If Pa = Pb = Pc = ... = Pi then the answer would be Pa^5 * (1-Pa)^4 * nCr.

My issue is in applying this combination formula where Pa =/= Pb

As you know, Pa = Pb = Pc = ... = Pi is not true. Literally pick 5 out of the 9, say a, c, d, g and h. What is the probability that you pick does exact 5? You need to do this with each way of picking 5 and in the end add up these results.

 

[Romsek]

So I'm no expert on Mathematica (I've never used it). But I just ran this and despite some syntax issues I'm picking up that this is not calculating at least 5 out 9, and is only calculating for 5 out of 9 precisely. Am I wrong here?

I double checked my Matrix, and I don't have any duplicate scenarios, they all have at least 5 "True" and i have the appropriate 256 scenarios mapped.
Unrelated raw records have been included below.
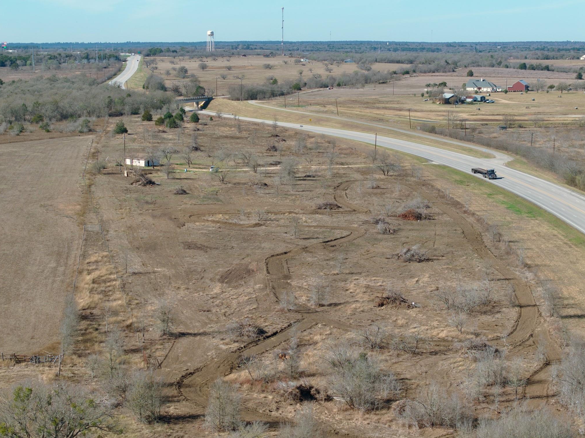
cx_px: 294
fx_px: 1200
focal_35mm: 71
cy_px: 218
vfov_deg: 20.7
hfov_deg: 27.4
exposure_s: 1/1000
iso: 100
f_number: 2.8
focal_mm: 19.35
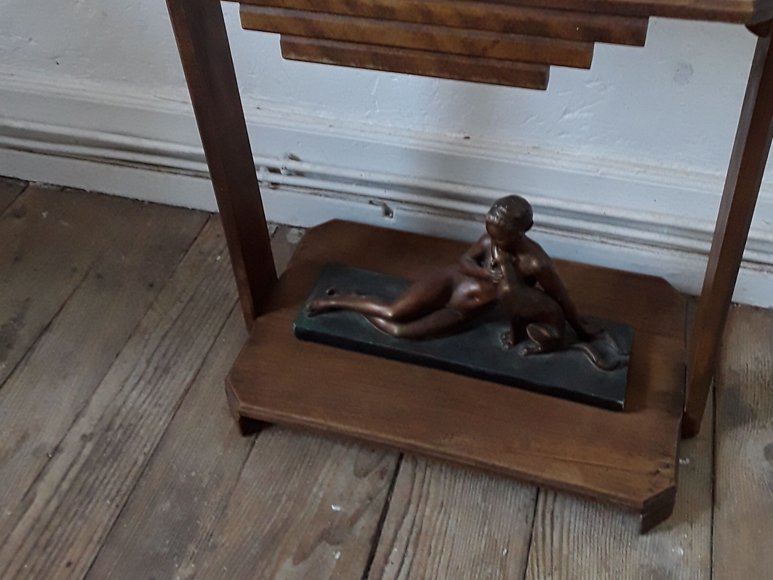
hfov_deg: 47.8
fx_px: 871
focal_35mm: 39
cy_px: 162
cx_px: 415
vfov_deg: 36.2
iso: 160
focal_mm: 2.91
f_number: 1.9
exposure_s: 1/33
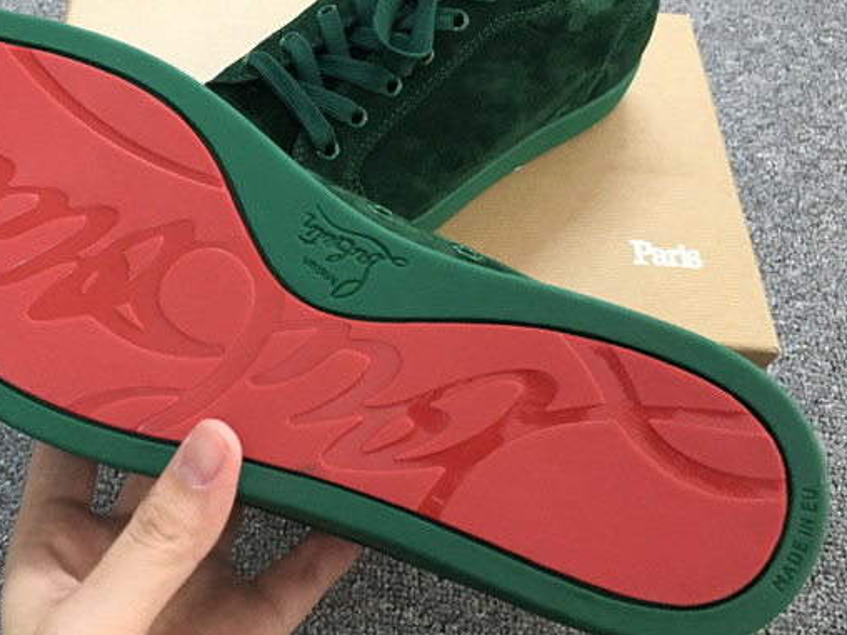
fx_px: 979
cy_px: 264
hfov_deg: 46.2
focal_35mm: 40
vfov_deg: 35.9
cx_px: 295
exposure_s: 1/17
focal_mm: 4.15
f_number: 2.2
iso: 250
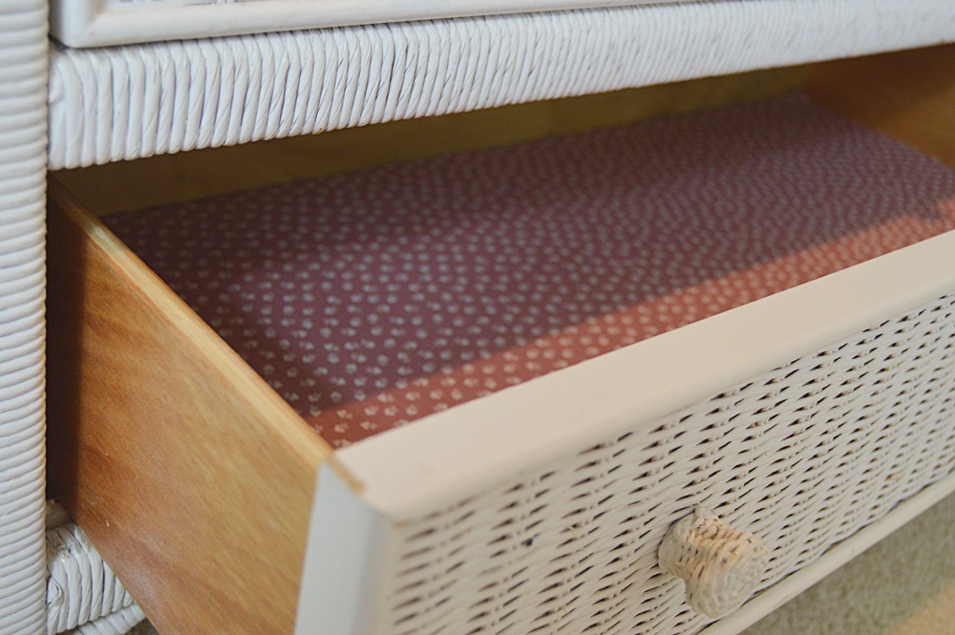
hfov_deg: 43.6
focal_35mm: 45
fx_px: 1193
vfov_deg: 29.8
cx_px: 478
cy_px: 318
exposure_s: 1/60
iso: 900
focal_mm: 30
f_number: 4.2
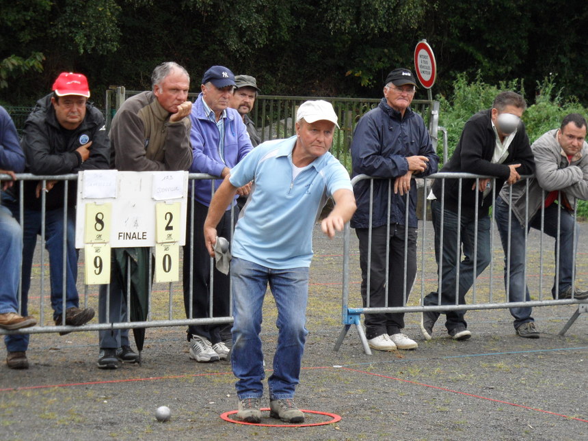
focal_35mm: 120
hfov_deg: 16.4
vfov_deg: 12.3
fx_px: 2038
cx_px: 294
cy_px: 220
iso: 200
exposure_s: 1/60
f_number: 4.4
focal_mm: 20
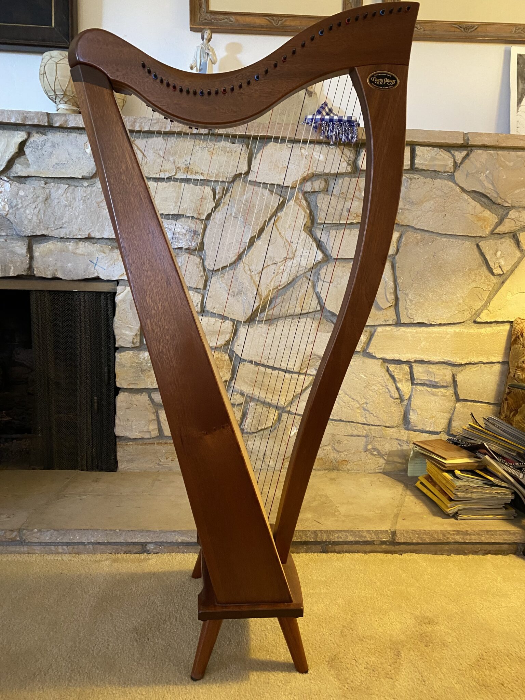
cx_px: 262
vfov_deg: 67.3
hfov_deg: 53.1
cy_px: 350
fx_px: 526
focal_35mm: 26
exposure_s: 1/40
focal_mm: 4.25
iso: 500
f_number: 1.8
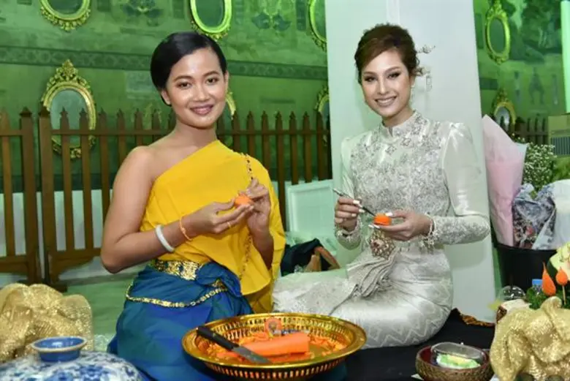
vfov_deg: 33.4
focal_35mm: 40
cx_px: 285
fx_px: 634
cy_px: 190
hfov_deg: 48.4
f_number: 5.6
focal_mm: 40
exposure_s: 1/60
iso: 1600
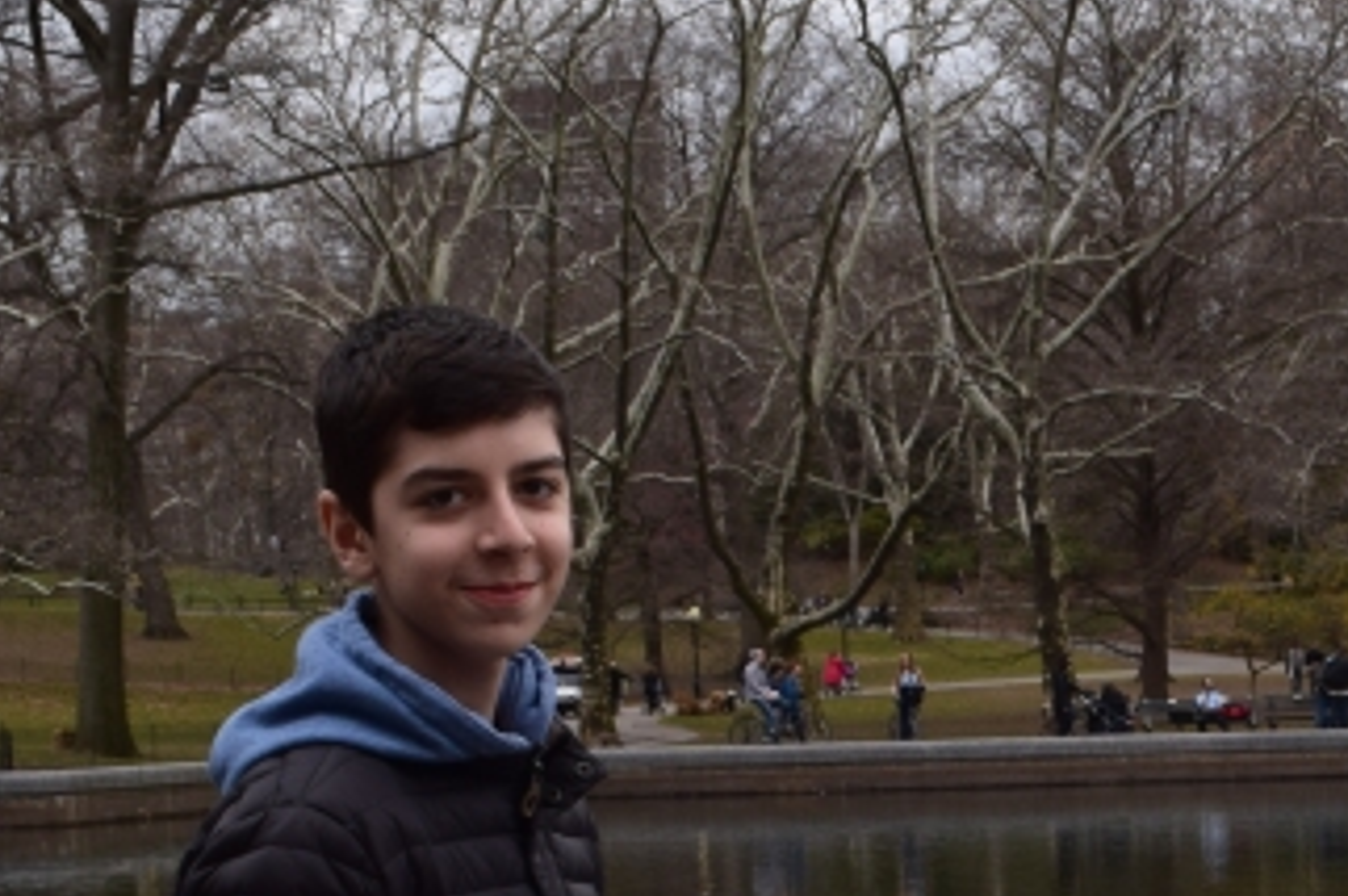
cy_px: 1139
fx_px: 3928
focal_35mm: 105
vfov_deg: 12.6
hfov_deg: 18.8
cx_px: 1411
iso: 400
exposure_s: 1/200
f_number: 10
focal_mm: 22
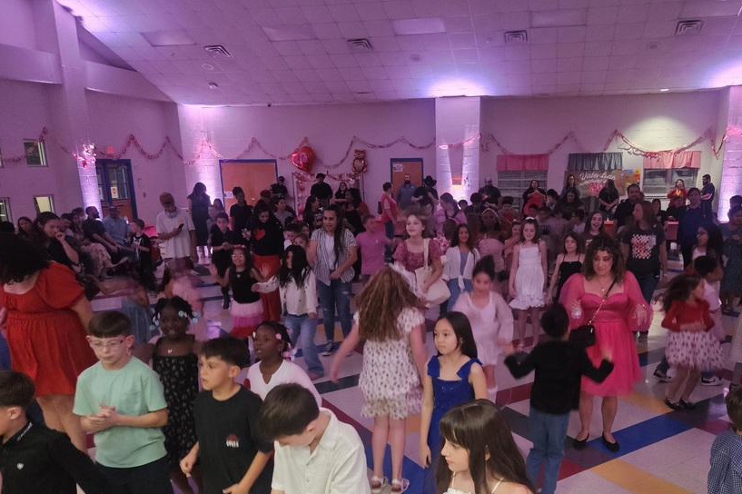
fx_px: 618
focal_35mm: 30
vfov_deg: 43.1
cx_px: 440
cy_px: 319
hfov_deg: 61.5
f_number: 1.8
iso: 800
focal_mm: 5.4
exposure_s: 1/60.2
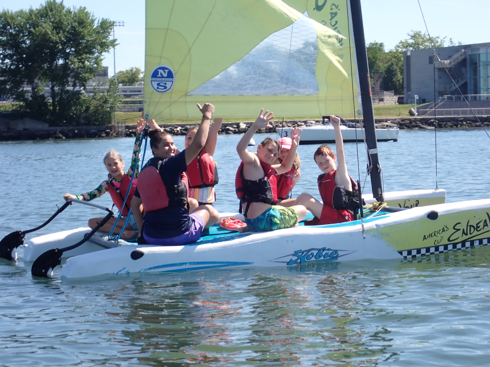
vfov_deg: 14.8
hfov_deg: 19.6
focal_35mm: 100
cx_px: 245
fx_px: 1416
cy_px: 184
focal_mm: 18
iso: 100
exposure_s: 1/200
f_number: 6.3
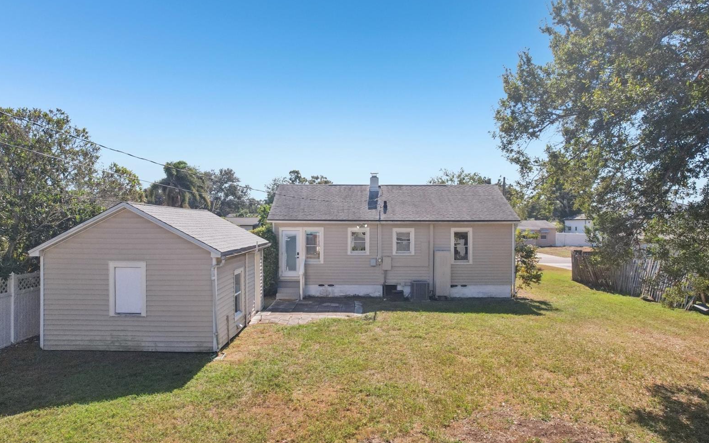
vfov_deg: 53.0
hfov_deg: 77.1
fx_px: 444
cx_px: 347
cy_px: 223
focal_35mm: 23
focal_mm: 8.4
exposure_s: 1/2500
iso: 400
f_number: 2.8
sigh... at least... bloody ****... righto let me fix it. Yep we get the same answer.

 

[Steven G]

Ouch you want at least 5. Possibly, based on Romsek's earlier post, he may have assumed exactly 5, not at least 5.

 

[efoc]

sigh... at least... bloody ****... righto let me fix it

No problem - I'm pretty confident in my answer here. This matrix isn't adaptable but I'm aiming to vary the variables through other inputs that I've modelled and determine the impact on the final outcome. Since I'm not changing the number of variables or the threshold of 5, this should work for me.

 

[Romsek]

No problem - I'm pretty confident in my answer here. This matrix isn't adaptable but I'm aiming to vary the variables through other inputs that I've modelled and determine the impact on the final outcome. Since I'm not changing the number of variables or the threshold of 5, this should work for me.

I updated my sheet and our answers agree.